Reproducing results on LEVIR-CD+

Question

Reproducing results on LEVIR-CD+

Opened this issue 7 months ago · 5 comments

I'm attempting to reproduce the paper results on LEVIR-CD+ & I note you trained for 100 epochs and apparently didn't use early stopping. Based on my training run it appears learning plateaus after 30-40 epochs, is this what you saw?

At 100 epochs the metrics are short of those in the paper:

 'test_f1': 0.75
 'test_iou': 0.60

Possible diff in the dataset used in the paper vs this version?

Answer 1 · 2023-11-28T19:31:55.000Z

Hello @robmarkcole.

As you pointed out the dataset I have used in my experiments was LEVIR-CD, which has 637 image pairs. The LEVIR-CD+ is a different dataset and it has 985 image pairs.
Considering the difference in cardinality in the two datasets I would tell you that I expect fewer epochs to be needed for the model to converge and avoid overfitting. In fact, I seem to see that the metrics are good after 30/40 epochs. I have never experimented on LEVIR-CD+, but you can probably tune the optimizer parameters for better performance.

I see something interesting from the train_loss graph: there is a spike which could mean there has been some catastrophic forgetting of pre-trained weights on ImageNet. It might be interesting to train without ImageNet weights to see if this phenomenon disappears and if you can still achieve the same performance with a sufficient number of epochs. If you give it a try let me know how it goes :)
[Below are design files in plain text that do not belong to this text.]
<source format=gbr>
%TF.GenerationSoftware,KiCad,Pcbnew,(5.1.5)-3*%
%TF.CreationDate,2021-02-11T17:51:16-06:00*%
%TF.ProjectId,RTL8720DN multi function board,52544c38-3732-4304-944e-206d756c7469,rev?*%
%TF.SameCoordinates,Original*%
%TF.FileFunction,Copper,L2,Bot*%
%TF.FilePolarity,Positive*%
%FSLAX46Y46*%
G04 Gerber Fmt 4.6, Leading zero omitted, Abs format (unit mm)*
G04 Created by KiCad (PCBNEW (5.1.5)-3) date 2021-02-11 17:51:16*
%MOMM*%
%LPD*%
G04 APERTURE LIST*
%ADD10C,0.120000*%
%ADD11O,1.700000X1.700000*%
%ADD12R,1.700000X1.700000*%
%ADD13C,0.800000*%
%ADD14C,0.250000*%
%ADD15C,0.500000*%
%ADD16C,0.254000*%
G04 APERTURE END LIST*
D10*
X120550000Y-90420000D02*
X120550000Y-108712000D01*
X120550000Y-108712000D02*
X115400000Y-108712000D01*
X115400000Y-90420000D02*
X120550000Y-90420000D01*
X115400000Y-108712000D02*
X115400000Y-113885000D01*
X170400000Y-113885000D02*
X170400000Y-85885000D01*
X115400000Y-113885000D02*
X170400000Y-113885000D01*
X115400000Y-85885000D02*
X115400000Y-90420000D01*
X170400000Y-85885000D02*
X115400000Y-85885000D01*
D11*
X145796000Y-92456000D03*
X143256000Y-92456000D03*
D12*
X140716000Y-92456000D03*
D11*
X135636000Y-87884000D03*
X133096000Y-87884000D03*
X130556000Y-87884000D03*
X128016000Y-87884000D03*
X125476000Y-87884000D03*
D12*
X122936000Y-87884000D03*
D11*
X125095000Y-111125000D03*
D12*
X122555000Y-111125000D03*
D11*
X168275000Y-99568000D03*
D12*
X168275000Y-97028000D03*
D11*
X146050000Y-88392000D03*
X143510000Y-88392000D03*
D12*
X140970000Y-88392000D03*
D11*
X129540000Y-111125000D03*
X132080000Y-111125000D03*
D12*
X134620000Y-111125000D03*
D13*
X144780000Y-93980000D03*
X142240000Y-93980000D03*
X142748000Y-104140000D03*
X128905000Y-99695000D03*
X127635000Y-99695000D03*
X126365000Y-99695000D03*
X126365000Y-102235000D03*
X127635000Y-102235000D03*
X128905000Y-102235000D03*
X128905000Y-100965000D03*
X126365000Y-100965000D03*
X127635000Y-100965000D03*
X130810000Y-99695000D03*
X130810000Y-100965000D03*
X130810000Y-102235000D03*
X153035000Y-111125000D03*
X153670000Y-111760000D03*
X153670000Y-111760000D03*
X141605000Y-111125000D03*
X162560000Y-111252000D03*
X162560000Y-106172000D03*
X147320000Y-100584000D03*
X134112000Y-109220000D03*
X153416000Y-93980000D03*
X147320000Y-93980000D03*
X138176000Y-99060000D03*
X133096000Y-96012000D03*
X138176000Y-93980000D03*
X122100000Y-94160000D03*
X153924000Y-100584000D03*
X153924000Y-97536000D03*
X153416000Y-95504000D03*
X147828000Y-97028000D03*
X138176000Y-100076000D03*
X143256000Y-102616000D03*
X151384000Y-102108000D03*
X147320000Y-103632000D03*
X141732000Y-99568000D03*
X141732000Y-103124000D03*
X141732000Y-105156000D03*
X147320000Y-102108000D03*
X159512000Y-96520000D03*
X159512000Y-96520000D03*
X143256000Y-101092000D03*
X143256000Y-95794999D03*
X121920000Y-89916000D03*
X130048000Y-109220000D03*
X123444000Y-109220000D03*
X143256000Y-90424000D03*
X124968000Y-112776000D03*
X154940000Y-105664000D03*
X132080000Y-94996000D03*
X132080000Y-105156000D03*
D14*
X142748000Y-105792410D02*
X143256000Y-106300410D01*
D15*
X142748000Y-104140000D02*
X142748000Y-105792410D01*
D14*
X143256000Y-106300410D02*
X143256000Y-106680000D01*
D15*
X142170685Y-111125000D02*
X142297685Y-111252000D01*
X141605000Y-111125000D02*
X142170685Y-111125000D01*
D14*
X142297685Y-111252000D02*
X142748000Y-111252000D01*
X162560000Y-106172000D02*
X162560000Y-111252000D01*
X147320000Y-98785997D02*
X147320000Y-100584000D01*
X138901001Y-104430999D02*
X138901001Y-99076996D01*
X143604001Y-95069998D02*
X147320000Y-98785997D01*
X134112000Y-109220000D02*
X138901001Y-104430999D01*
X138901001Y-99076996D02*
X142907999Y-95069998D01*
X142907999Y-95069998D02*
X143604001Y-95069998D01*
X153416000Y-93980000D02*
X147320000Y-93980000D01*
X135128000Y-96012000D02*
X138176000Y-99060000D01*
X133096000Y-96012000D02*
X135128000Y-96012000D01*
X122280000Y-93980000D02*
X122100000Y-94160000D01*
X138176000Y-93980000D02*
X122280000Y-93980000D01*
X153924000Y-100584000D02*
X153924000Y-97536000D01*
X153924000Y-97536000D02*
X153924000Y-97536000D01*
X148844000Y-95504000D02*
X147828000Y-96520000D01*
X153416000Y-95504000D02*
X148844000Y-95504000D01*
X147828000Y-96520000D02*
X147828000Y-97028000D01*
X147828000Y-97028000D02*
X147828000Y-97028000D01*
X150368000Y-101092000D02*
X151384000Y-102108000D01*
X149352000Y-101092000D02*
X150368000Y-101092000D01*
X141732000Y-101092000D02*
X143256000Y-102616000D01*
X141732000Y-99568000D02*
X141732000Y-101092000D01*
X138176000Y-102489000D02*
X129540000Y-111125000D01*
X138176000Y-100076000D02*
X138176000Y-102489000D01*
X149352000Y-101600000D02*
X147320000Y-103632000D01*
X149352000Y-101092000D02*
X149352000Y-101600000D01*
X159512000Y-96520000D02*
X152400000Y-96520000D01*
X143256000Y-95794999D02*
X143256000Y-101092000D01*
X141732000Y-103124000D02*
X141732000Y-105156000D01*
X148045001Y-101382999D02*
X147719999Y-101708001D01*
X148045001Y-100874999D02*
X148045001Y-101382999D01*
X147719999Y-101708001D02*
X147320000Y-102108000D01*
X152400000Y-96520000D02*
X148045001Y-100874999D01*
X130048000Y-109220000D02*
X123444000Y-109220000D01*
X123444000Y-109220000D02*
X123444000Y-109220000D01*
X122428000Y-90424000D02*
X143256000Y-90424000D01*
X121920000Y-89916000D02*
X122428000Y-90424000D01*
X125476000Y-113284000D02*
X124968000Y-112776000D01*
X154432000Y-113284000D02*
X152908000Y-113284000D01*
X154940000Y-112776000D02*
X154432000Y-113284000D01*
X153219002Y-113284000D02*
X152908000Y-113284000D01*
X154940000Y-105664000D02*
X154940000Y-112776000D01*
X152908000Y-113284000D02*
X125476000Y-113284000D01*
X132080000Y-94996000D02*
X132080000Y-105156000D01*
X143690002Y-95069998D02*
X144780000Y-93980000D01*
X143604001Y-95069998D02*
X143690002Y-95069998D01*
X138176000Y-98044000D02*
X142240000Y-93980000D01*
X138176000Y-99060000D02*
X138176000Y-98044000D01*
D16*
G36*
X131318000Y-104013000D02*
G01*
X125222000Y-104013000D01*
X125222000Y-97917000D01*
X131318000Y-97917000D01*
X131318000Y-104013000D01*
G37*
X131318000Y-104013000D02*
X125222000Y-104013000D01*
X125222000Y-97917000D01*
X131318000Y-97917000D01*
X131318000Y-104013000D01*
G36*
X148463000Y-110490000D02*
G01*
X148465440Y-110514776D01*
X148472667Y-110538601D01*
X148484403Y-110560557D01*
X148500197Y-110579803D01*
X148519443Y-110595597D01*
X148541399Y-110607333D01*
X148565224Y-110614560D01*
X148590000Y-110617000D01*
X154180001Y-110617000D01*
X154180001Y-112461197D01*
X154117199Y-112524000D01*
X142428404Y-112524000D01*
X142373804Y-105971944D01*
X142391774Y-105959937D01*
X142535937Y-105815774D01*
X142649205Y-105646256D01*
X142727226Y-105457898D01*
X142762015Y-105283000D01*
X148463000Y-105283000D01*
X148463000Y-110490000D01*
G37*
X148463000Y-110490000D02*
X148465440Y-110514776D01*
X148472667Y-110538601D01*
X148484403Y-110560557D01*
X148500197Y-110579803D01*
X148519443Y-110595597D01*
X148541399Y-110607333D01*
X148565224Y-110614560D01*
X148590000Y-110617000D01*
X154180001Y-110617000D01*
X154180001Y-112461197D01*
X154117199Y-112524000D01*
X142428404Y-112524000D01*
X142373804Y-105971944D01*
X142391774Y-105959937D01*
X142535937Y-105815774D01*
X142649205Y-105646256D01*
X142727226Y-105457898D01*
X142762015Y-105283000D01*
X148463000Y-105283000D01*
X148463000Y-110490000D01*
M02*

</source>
Answer 2 · 2023-11-29T10:13:21.000Z

@AndreaCodegoni at your suggestion I have run training with

    pretrained=False,
    freeze_backbone=False,

The logs look similar:

And test metrics still poor:

  'test_f1': 0.6987901329994202,
  'test_iou': 0.5370310544967651}]

The model rarely predicts the change class:

I've noticed that my normalisation is slightly different, rather than bandwise norm you have performed I am normalising 0-1 range. However as not using imagenet weights this shouldn't be an issue?

Is TinyCD particularly sensitive to learning rate etc?
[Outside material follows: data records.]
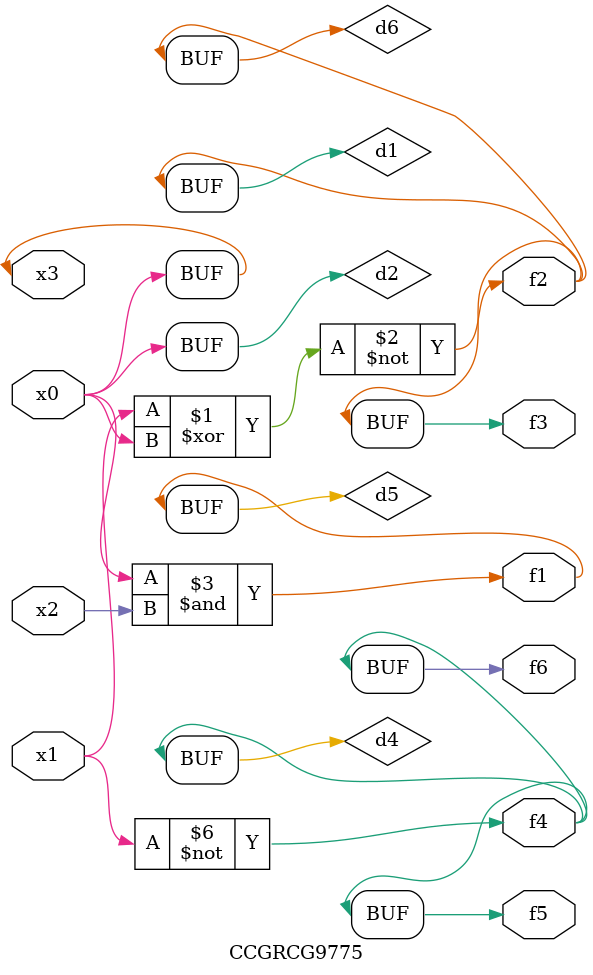
<source format=v>
module CCGRCG9775(
	input x0, x1, x2, x3,
	output f1, f2, f3, f4, f5, f6
);

	wire d1, d2, d3, d4, d5, d6;

	xnor (d1, x1, x3);
	buf (d2, x0, x3);
	nand (d3, x0, x2);
	not (d4, x1);
	nand (d5, d3);
	or (d6, d1);
	assign f1 = d5;
	assign f2 = d6;
	assign f3 = d6;
	assign f4 = d4;
	assign f5 = d4;
	assign f6 = d4;
endmodule

</source>
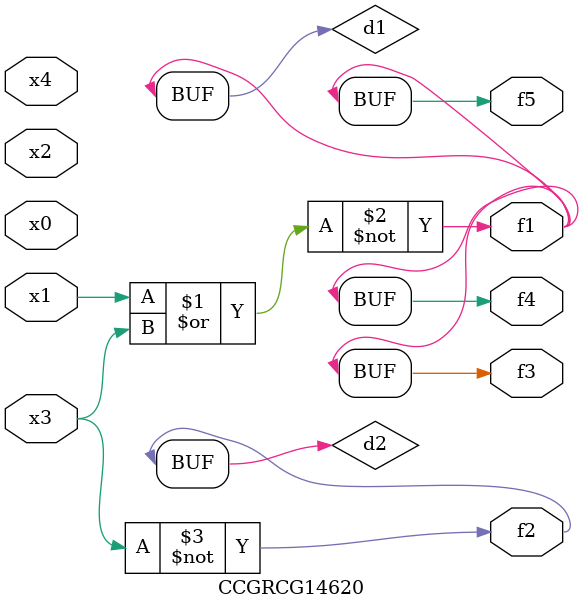
<source format=v>
module CCGRCG14620(
	input x0, x1, x2, x3, x4,
	output f1, f2, f3, f4, f5
);

	wire d1, d2;

	nor (d1, x1, x3);
	not (d2, x3);
	assign f1 = d1;
	assign f2 = d2;
	assign f3 = d1;
	assign f4 = d1;
	assign f5 = d1;
endmodule

</source>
Answer 3 · 2023-11-29T13:02:13.000Z

Given the results without pre-training, I would go back to using ImageNet weights and try using ImageNet normalization for mean and variance as well (and not just rescaling between 0 and 1).

As for hyperparameters such as learning rate etc. the answer is yes. As also reported in the paper and in the code, optimizing these parameters led to improvements. In the original work they actually improved by a few points, but if you have the opportunity I recommend you try.
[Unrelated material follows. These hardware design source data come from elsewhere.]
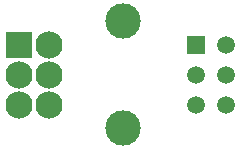
<source format=gbr>
G04 DipTrace 2.4.0.2*
%INBottomMask.gbr*%
%MOIN*%
%ADD16C,0.0906*%
%ADD17R,0.0906X0.0906*%
%ADD18C,0.0591*%
%ADD19R,0.0591X0.0591*%
%ADD22C,0.1181*%
%FSLAX44Y44*%
G04*
G70*
G90*
G75*
G01*
%LNBotMask*%
%LPD*%
D22*
X4921Y4724D3*
Y1181D3*
D16*
X2469Y3953D3*
D17*
X1469D3*
D16*
X2469Y2953D3*
X1469D3*
X2469Y1953D3*
X1469D3*
D18*
X8374Y3953D3*
D19*
X7374D3*
D18*
X8374Y2953D3*
X7374D3*
X8374Y1953D3*
X7374D3*
M02*

</source>
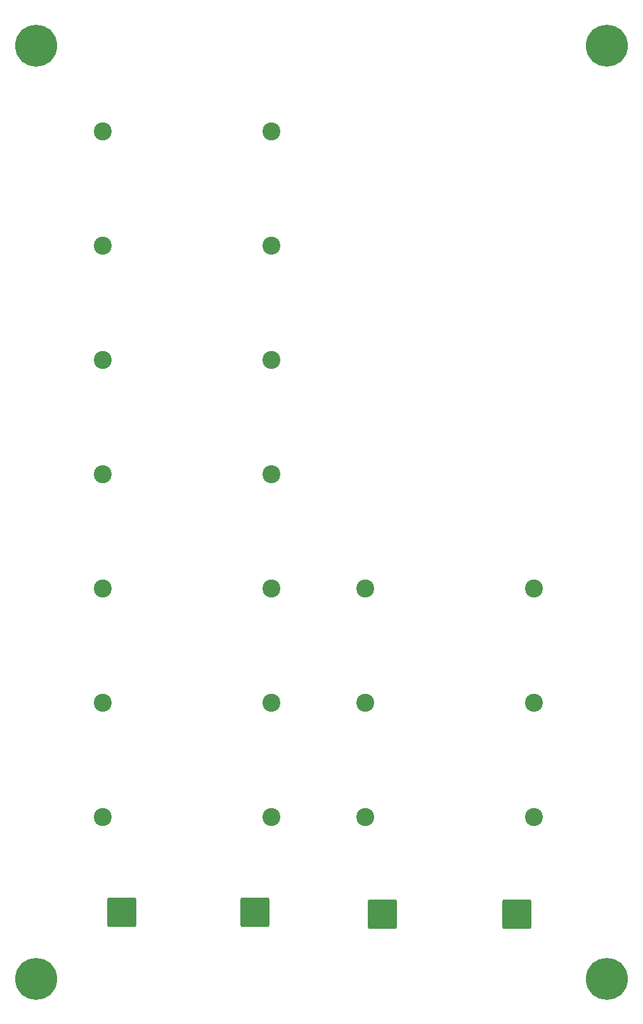
<source format=gbr>
%TF.GenerationSoftware,KiCad,Pcbnew,8.0.6*%
%TF.CreationDate,2025-01-24T11:54:14-08:00*%
%TF.ProjectId,Capacitor_test_board,43617061-6369-4746-9f72-5f746573745f,rev?*%
%TF.SameCoordinates,Original*%
%TF.FileFunction,Soldermask,Top*%
%TF.FilePolarity,Negative*%
%FSLAX46Y46*%
G04 Gerber Fmt 4.6, Leading zero omitted, Abs format (unit mm)*
G04 Created by KiCad (PCBNEW 8.0.6) date 2025-01-24 11:54:14*
%MOMM*%
%LPD*%
G01*
G04 APERTURE LIST*
G04 Aperture macros list*
%AMRoundRect*
0 Rectangle with rounded corners*
0 $1 Rounding radius*
0 $2 $3 $4 $5 $6 $7 $8 $9 X,Y pos of 4 corners*
0 Add a 4 corners polygon primitive as box body*
4,1,4,$2,$3,$4,$5,$6,$7,$8,$9,$2,$3,0*
0 Add four circle primitives for the rounded corners*
1,1,$1+$1,$2,$3*
1,1,$1+$1,$4,$5*
1,1,$1+$1,$6,$7*
1,1,$1+$1,$8,$9*
0 Add four rect primitives between the rounded corners*
20,1,$1+$1,$2,$3,$4,$5,0*
20,1,$1+$1,$4,$5,$6,$7,0*
20,1,$1+$1,$6,$7,$8,$9,0*
20,1,$1+$1,$8,$9,$2,$3,0*%
G04 Aperture macros list end*
%ADD10C,3.600000*%
%ADD11C,5.600000*%
%ADD12RoundRect,0.250002X-1.699998X-1.699998X1.699998X-1.699998X1.699998X1.699998X-1.699998X1.699998X0*%
%ADD13C,2.400000*%
G04 APERTURE END LIST*
D10*
%TO.C,H4*%
X127000000Y-151130000D03*
D11*
X127000000Y-151130000D03*
%TD*%
%TO.C,H3*%
X50800000Y-151130000D03*
D10*
X50800000Y-151130000D03*
%TD*%
D11*
%TO.C,H2*%
X127000000Y-26670000D03*
D10*
X127000000Y-26670000D03*
%TD*%
%TO.C,H1*%
X50800000Y-26670000D03*
D11*
X50800000Y-26670000D03*
%TD*%
D12*
%TO.C,J4*%
X115000000Y-142500000D03*
%TD*%
%TO.C,J3*%
X97000000Y-142500000D03*
%TD*%
%TO.C,J2*%
X80010000Y-142240000D03*
%TD*%
%TO.C,J1*%
X62230000Y-142240000D03*
%TD*%
D13*
%TO.C,C10*%
X117250000Y-129540000D03*
X94750000Y-129540000D03*
%TD*%
%TO.C,C9*%
X117250000Y-114300000D03*
X94750000Y-114300000D03*
%TD*%
%TO.C,C8*%
X117250000Y-99060000D03*
X94750000Y-99060000D03*
%TD*%
%TO.C,C7*%
X59690000Y-129540000D03*
X82190000Y-129540000D03*
%TD*%
%TO.C,C6*%
X59690000Y-114300000D03*
X82190000Y-114300000D03*
%TD*%
%TO.C,C5*%
X59690000Y-99060000D03*
X82190000Y-99060000D03*
%TD*%
%TO.C,C4*%
X59690000Y-83820000D03*
X82190000Y-83820000D03*
%TD*%
%TO.C,C3*%
X82190000Y-68580000D03*
X59690000Y-68580000D03*
%TD*%
%TO.C,C2*%
X82190000Y-53340000D03*
X59690000Y-53340000D03*
%TD*%
%TO.C,C1*%
X82190000Y-38100000D03*
X59690000Y-38100000D03*
%TD*%
M02*

</source>
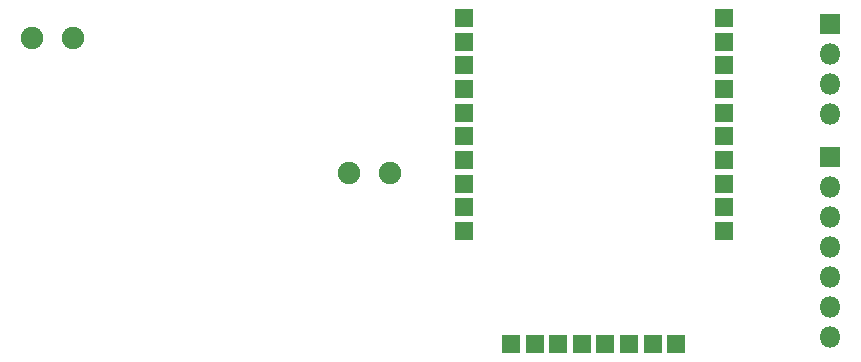
<source format=gbs>
G04 #@! TF.FileFunction,Soldermask,Bot*
%FSLAX46Y46*%
G04 Gerber Fmt 4.6, Leading zero omitted, Abs format (unit mm)*
G04 Created by KiCad (PCBNEW 4.0.7) date 10/09/19 11:40:26*
%MOMM*%
%LPD*%
G01*
G04 APERTURE LIST*
%ADD10C,0.100000*%
%ADD11C,1.901600*%
%ADD12R,1.801600X1.801600*%
%ADD13O,1.801600X1.801600*%
%ADD14R,1.625600X1.625600*%
G04 APERTURE END LIST*
D10*
D11*
X106545440Y-72867520D03*
X110045440Y-72867520D03*
D12*
X174117000Y-71628000D03*
D13*
X174117000Y-74168000D03*
X174117000Y-76708000D03*
X174117000Y-79248000D03*
D11*
X133390700Y-84239100D03*
X136890700Y-84239100D03*
D12*
X174122080Y-82925920D03*
D13*
X174122080Y-85465920D03*
X174122080Y-88005920D03*
X174122080Y-90545920D03*
X174122080Y-93085920D03*
X174122080Y-95625920D03*
X174122080Y-98165920D03*
D14*
X143118840Y-71161910D03*
X143118840Y-73160890D03*
X143118840Y-75159870D03*
X143118840Y-77158850D03*
X143118840Y-79157830D03*
X143118840Y-81156810D03*
X143118840Y-83155790D03*
X143118840Y-85154770D03*
X143118840Y-87153750D03*
X143118840Y-89152730D03*
X147120610Y-98720910D03*
X149119590Y-98720910D03*
X151118570Y-98720910D03*
X153117550Y-98720910D03*
X155116530Y-98720910D03*
X157115510Y-98720910D03*
X159114490Y-98720910D03*
X161113470Y-98720910D03*
X165115240Y-89152730D03*
X165115240Y-87153750D03*
X165115240Y-85154770D03*
X165115240Y-83155790D03*
X165115240Y-81156810D03*
X165115240Y-79157830D03*
X165115240Y-77158850D03*
X165115240Y-75159870D03*
X165115240Y-73160890D03*
X165115240Y-71161910D03*
M02*

</source>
Answer 4 · 2023-11-30T16:29:16.000Z

Having validated my training code in #18 and now performing imagenet normalisation I have re-run the training for 100 epochs. The metrics are slightly worst this time at

  'test_f1': 0.705
  'test_iou': 0.544

Some predictions are encouraging

Since this is a larger dataset it may require more epochs, as well as hyperparam optimisation as you suggest

Answer 5 · 2023-12-02T08:56:36.000Z

Hi @robmarkcole, sorry for the late reply.

I seem to see that the loss in training is still quite unstable.
Probably on larger datasets TinyCD needs to be trained with some more care as you are suggesting.

I don't know what the distribution of images is like in the dataset, i.e. how many pairs with changes there are vs pairs without changes, but that could be a factor too. Maybe you can try training with a larger batch size or even train batches with a certain ratio between images with and without changes.